Préambule : Les membres de la commission s’interrogent sur le sens à donner au mouvement. Certains souhaitent agir, au-delà des échanges en AG et mettre en place des actions concrètes pour se faire entendre. Ces actions sont envisagées pour inciter d’autres personnes à rejoindre Nuit Debout. Le principe retenu est de trouver des actions qui aient du sens, de cibler un objectif commun sans se disperser et de s’assurer que ce ne soit pas mal interprété par le grand public. L’idée est que ces actions soient concrètes et s’inscrivent dans la stratégie « du grain de sable qui s’invite un peu partout pour faire dérailler le cours normal des choses ».

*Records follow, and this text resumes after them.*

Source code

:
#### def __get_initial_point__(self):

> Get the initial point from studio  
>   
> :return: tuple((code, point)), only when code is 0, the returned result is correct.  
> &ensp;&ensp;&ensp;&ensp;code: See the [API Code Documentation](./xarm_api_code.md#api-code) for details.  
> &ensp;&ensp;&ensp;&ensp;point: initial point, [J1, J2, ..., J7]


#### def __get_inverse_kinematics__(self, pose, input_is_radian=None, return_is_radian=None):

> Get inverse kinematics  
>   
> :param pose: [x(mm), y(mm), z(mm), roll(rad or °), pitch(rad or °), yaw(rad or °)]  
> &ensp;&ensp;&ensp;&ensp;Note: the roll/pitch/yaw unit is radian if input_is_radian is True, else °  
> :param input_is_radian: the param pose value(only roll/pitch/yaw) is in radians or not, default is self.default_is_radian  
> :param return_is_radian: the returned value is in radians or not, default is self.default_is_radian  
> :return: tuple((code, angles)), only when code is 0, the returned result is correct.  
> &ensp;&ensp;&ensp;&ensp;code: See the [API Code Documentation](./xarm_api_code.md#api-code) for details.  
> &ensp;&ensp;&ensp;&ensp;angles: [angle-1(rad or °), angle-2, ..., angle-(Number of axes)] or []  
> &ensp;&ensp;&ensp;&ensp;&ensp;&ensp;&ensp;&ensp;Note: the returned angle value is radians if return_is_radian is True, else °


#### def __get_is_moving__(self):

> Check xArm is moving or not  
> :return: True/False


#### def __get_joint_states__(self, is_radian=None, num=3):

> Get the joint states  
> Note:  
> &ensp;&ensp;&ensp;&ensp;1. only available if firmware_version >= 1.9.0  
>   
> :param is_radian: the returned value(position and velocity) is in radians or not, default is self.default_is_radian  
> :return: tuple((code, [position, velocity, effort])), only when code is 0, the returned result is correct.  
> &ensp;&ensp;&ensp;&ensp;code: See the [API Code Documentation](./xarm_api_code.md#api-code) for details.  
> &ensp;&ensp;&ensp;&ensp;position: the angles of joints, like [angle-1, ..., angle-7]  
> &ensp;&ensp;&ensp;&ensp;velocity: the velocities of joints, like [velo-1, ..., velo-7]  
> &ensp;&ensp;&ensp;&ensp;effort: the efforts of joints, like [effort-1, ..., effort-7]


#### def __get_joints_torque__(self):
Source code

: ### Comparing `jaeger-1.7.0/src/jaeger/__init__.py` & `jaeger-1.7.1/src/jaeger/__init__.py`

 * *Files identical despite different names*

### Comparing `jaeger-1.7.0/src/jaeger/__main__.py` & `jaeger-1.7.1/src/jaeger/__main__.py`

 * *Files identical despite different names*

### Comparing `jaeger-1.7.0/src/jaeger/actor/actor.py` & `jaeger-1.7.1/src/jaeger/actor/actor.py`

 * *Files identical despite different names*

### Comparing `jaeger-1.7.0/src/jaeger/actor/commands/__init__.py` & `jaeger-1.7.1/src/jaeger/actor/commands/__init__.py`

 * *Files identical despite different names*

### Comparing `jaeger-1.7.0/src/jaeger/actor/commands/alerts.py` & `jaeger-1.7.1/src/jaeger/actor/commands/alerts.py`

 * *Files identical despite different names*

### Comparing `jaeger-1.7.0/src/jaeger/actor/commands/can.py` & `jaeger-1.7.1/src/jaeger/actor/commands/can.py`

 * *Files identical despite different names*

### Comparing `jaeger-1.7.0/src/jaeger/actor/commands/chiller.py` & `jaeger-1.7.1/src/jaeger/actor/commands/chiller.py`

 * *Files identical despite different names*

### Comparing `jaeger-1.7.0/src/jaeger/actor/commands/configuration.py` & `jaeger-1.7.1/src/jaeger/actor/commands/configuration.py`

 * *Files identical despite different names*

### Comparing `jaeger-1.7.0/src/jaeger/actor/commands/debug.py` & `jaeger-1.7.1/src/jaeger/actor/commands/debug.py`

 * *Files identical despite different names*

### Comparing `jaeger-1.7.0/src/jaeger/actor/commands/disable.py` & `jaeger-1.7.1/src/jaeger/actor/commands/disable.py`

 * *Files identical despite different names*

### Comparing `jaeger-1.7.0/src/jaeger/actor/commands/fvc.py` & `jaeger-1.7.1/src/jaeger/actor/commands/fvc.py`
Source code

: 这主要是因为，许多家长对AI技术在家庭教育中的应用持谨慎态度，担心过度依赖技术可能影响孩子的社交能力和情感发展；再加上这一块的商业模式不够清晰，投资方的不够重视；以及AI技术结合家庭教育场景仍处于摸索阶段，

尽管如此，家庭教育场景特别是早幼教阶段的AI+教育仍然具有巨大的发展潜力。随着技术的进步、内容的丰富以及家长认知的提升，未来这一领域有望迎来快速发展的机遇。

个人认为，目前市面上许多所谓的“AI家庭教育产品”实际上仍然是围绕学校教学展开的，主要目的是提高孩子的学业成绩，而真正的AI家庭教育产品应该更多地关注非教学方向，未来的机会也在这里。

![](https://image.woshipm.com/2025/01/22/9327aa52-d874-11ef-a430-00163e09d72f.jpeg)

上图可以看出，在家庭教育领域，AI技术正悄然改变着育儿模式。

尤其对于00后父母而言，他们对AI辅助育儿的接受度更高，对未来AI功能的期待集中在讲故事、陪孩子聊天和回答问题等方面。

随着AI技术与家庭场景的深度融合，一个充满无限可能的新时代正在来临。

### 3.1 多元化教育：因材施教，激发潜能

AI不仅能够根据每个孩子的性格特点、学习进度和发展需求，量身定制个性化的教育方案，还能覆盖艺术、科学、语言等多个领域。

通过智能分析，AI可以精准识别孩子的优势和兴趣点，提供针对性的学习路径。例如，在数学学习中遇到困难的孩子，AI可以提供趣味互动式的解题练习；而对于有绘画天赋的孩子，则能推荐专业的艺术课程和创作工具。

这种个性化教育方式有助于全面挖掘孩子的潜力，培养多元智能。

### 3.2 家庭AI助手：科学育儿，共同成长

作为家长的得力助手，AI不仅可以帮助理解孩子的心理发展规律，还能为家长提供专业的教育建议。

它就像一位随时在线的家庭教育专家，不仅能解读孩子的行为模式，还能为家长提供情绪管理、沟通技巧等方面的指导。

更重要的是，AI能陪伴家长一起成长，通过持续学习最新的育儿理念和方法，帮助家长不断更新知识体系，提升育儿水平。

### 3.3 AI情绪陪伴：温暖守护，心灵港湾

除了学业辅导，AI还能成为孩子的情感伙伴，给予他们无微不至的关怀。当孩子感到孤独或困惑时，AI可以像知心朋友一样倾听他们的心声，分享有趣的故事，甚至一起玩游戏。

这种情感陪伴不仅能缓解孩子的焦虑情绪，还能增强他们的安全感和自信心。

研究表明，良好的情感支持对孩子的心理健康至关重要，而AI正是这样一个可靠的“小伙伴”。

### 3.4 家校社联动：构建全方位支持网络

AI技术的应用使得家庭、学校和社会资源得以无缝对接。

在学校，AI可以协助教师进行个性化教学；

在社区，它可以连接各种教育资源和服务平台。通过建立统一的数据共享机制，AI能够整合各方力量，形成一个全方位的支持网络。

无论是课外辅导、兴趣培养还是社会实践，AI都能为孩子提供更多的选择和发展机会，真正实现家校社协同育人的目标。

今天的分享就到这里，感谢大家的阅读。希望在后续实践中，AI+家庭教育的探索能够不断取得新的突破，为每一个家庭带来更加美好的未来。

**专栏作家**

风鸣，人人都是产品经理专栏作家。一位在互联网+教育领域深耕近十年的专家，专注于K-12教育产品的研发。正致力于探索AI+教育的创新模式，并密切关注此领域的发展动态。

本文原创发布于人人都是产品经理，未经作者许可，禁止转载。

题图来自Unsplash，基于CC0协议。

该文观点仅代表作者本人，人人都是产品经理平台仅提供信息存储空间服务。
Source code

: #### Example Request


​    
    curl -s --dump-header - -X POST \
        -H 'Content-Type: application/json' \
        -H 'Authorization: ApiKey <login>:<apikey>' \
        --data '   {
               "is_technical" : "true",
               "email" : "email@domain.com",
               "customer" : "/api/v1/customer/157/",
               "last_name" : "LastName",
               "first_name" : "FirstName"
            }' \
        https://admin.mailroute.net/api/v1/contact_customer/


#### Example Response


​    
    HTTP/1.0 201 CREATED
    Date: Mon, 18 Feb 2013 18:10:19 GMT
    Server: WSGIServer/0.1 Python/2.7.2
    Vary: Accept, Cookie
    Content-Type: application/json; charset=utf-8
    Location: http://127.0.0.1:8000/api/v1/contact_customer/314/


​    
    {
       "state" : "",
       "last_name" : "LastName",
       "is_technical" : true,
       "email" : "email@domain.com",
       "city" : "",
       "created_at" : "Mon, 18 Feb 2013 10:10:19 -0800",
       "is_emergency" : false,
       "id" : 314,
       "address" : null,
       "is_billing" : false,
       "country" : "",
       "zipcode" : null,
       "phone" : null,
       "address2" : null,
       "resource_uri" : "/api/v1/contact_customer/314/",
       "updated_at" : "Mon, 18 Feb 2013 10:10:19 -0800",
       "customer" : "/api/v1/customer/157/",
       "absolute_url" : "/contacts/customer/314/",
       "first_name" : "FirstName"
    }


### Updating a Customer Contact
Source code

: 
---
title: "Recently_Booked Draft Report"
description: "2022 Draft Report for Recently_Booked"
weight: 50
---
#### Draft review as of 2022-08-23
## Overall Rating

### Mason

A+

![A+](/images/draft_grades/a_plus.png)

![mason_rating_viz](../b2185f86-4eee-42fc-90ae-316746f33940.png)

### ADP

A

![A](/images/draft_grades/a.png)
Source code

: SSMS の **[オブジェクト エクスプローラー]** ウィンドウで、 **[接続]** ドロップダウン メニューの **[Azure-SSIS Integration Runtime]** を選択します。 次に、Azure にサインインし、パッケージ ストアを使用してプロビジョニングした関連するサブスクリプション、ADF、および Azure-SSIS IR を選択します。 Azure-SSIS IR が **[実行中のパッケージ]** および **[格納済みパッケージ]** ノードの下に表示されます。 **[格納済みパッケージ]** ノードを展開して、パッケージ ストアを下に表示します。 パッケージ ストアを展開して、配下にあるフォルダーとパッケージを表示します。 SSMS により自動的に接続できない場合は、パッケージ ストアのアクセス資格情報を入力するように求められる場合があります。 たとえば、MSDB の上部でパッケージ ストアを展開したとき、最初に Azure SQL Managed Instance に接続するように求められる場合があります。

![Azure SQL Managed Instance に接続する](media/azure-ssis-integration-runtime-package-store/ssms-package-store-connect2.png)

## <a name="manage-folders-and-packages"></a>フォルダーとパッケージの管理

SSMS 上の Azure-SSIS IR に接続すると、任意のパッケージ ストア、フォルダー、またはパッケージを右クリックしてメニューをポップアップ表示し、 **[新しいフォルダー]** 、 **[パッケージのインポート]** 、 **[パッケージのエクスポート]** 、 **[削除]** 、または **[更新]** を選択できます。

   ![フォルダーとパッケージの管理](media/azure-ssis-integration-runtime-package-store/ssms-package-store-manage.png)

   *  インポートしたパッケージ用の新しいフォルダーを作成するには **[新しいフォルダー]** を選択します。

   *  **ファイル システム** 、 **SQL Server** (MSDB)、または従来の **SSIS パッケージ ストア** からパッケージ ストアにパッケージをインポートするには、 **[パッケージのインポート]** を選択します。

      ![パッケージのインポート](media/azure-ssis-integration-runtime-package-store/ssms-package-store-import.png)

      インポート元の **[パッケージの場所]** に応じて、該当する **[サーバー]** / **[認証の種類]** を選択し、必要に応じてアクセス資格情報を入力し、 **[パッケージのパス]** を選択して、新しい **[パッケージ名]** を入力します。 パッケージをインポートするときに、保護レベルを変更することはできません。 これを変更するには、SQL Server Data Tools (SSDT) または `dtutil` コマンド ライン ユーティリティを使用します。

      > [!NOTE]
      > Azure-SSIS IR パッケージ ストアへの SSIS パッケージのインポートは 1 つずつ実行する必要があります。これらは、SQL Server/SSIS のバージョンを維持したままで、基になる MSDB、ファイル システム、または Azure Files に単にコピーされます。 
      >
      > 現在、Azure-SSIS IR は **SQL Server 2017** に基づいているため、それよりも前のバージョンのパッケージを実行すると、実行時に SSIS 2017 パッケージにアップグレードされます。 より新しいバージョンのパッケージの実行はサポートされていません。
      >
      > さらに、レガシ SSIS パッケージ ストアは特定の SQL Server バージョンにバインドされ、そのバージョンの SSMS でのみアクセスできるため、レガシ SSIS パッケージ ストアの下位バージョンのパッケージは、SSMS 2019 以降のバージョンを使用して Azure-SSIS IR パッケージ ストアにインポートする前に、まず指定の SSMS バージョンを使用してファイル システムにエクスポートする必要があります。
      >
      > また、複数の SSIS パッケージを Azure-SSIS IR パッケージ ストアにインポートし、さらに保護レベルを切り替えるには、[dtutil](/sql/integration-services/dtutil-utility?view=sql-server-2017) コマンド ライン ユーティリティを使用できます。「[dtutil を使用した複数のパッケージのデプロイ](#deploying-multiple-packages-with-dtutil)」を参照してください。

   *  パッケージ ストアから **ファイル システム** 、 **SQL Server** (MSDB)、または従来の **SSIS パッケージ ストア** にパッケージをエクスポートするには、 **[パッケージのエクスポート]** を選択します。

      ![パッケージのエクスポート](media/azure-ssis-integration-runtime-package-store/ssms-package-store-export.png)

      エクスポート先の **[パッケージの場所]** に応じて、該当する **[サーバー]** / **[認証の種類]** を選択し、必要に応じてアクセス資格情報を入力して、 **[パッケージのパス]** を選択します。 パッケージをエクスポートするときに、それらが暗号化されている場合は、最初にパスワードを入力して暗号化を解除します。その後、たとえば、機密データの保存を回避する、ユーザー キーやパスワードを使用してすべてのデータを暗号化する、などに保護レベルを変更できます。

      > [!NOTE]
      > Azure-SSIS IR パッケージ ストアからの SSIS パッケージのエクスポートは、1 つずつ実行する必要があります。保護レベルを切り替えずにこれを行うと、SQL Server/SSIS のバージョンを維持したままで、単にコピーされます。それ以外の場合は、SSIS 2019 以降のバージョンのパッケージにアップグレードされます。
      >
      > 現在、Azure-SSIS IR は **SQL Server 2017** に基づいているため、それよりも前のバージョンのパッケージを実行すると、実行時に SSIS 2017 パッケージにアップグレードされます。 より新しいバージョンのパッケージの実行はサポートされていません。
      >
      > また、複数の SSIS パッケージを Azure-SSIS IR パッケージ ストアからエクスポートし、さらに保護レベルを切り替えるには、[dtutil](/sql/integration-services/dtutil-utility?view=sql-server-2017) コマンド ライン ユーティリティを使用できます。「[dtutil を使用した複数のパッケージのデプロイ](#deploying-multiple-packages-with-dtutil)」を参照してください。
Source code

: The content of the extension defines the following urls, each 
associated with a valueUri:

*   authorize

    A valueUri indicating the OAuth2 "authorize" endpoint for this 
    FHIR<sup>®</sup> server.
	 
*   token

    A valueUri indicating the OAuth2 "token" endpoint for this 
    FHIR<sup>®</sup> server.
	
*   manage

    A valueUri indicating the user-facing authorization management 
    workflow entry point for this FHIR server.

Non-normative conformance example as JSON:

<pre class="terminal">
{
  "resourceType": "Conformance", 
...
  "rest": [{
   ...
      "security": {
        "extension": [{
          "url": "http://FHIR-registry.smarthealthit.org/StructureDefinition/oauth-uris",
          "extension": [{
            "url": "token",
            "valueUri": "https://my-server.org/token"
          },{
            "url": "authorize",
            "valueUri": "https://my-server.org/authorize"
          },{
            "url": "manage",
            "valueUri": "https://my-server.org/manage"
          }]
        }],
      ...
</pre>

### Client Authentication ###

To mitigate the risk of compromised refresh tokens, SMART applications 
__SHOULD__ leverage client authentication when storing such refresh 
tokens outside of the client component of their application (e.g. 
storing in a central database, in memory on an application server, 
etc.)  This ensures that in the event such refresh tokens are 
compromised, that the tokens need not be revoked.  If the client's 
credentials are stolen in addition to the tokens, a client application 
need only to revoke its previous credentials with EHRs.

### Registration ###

Après discussions, plusieurs actions sont retenues :

  • une représentation massive du mouvement dans les instances du pouvoir (Conseils Municipaux, Assemblée Nationale) afin de manifester par sa présence son opposition à certains projets.
  • réaliser des autocollants en grand nombre pour informer les consommateurs sur entreprises qui ne payent pas leurs impôts en France ou qui pratiquent l’évasion fiscale. Ces autocollants pourraient être déposés de façon récurrente sur certains produits ou dans certains établissements préalablement listés. Le message rédigé sur ces autocollants pourrait contenir une alternative (ex : une information sur une autre façon de consommer, une réorientation vers d’autres lieux de consommation « écocitoyens », vers un site internet…). Coût prévisionnel de l’action : 8€ pour 2 500 autocollants. Certains membres de la commission relèvent que le message inscrit sur les autocollants ne devra pas stigmatiser les gens qui travaillent dans ces entreprises. Lieux de distribution des autocollants : Place du Bouffay pendant les AG.

Exemple :

Capture

 

  • informer et développer la création d’épiceries associatives, autogérées, locales et solidaires. Ces GASE (Groupement d’Achat à Service Épicerie) existent déjà à Rezé et à Chantenay, l’objectif serait de communiquer sur cette alternative à la consommation. Une personne nous a parlé des « yes men » et de leurs actions, et un jeune homme nous a parlé d’un film : « 8 Wonderland« . Les membres de la commission envisagent de se réunir en petits groupes de travail pour travailler sur ces actions avant de les soumettre au vote à l’AG.